Pain. Something rips open my side. I am thrown sideways. Away from Jack. On to my back. The pain tears through me. I flail around. I am thinking again. Conscious. Thin and weak. I am bleeding from a wound in my side. Taylor is on the ground next to me. It was he who did this. I roll over. I try to ignore the pain so that I can turn back. But he jumps on my back and flattens me.
‘You killed her,’ he says.
‘I didn’t know I was doing it,’ I say. ‘I don’t want to be the way I am. You must understand. I’m not well. I’m imagining things.’
‘No, you’re not.’
‘Then you and me,’ I say. ‘We’re the same.’
‘No,’ he says. ‘I know what I’m doing. Everything I’m doing, every change I make, I do it through choice.’ He is talking into my ear. His mouth pressed against me. ‘You killed her, Francis,’ he says. There are tears in his voice. ‘You killed her.‘
‘I didn’t know I was doing it,’ I say. ‘There are lots of things that I don’

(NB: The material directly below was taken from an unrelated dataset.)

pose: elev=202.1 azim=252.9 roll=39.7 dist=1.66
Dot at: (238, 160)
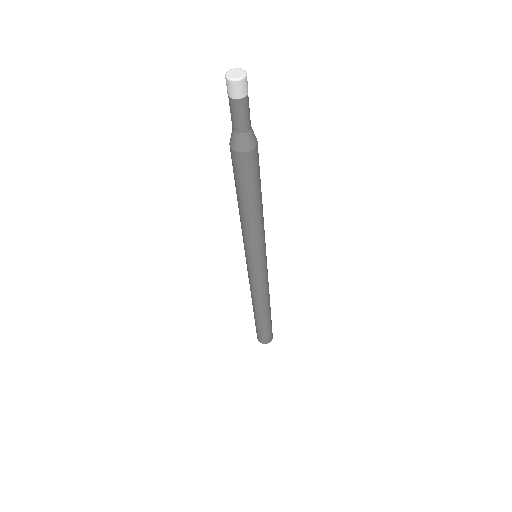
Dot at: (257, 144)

t understand. Taylor. There’s something I need to tell you.’
Taylor pulls his claws across my face. He rips my cheek so that it hangs off. I feel cold air on my tongue. My naked teeth.
‘I don’t think there’s anything you need to tell me,’ he says. ‘There’s nothing left that I need to know. The only thing left that I want to do is kill you. And then all I want to do is turn into an animal, Francis, an animal like you. Like you always were. And forget it all. Forget everything.’
‘I haven’t forgotten anything,’ I say. ‘Taylor, get the fuck off me. Get the fuck off me. Get off!’ I spring up. I twist round. I knock him off my back. I grab him and dig my fingers into his arms. Literally into his arms, forcing them beneath the skin. He screams.
We are both too strong.
‘Taylor,’ I say. ‘Jennifer is one of us too.’
‘I don’t care.’
‘I know,’ I say. ‘But we both need to know. So whichever of us survives can tell Jack. Taylor. We have to tell Jack how to turn her back. There is a way. Do you understand me? If you kill me, you have to tell Jack how to save her. You might not care, Taylor, but do it for him. One of us is going to die now. Once I let you up. One of us is going to die.’